TASKS TO PERFORM
a - Please write out the stretch of the passage on terminating disadvantaged employees from "The fact is" through "cause of termination.".
b - Write what comes next in the passage on terminating disadvantaged employees, picking up after its last sentence.

SOURCE PASSAGE

Many would have thought that the fact that a disadvantaged employee (either handicapped or suffering from a debilitating medical condition) has committed a serious breach, thus incurring in a cause of termination, would allow the employer to validly and unilaterally terminate her or his employment contract without prior authorization from the labor authority and without paying a legal indemnity.
The fact is that according to a recent ruling by the Constitutional Court, employers must obtain an authorization from the labor authority when seeking the unilateral termination of a disadvantaged employee.
This ruling was issued by the Constitutional Court following the enactment of a governmental Decree 19, 2012 that included a provision establishing the possibility of terminating a handicapped employee – without any authorization from the labor authority – when she or he has incurred in cause of termination.

GIVEN RECORDS
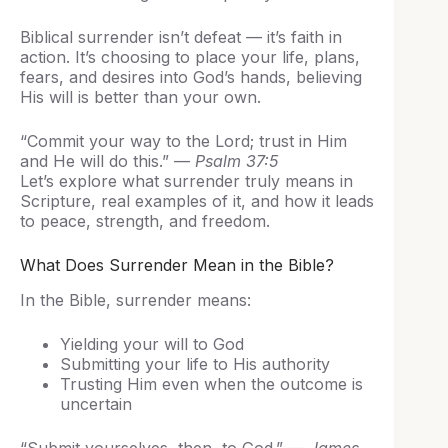
Biblical surrender isn’t defeat — it’s faith in
action. It’s choosing to place your life, plans,
fears, and desires into God’s hands, believing
His will is better than your own.
“Commit your way to the Lord; trust in Him
and He will do this.” —
Psalm 37:5
Let’s explore what surrender truly means in
Scripture, real examples of it, and how it leads
to peace, strength, and freedom.
What Does Surrender Mean in the Bible?
In the Bible, surrender means:
Yielding your will to God
Submitting your life to His authority
Trusting Him even when the outcome is
uncertain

TASK RESULTS
a -
The fact is that according to a recent ruling by the Constitutional Court, employers must obtain an authorization from the labor authority when seeking the unilateral termination of a disadvantaged employee.
This ruling was issued by the Constitutional Court following the enactment of a governmental Decree 19, 2012 that included a provision establishing the possibility of terminating a handicapped employee – without any authorization from the labor authority – when she or he has incurred in cause of termination.

b -
The Court has been emphatic when stating that the Government is empowered to issue provisions intended to eliminate unnecessary bureaucracy and/or regulations, but not to affect the constitutional protection of stability to which disadvantaged employees are entitled. This High Court believes that only Congress has the power to decide whether the authorization by the labor authority is required or not.
Hence, the provision included by the Government in its Decree was declared unenforceable. This means that the only valid way of invoking cause of termination when there is credible evidence of a serious breach is with the prior written authorization of the Ministry of Labour.
One wonders whether having to first seek the Ministry’s authorization to unilaterally terminate in the above cases protects the weak or instead provides them with tools to abuse their status?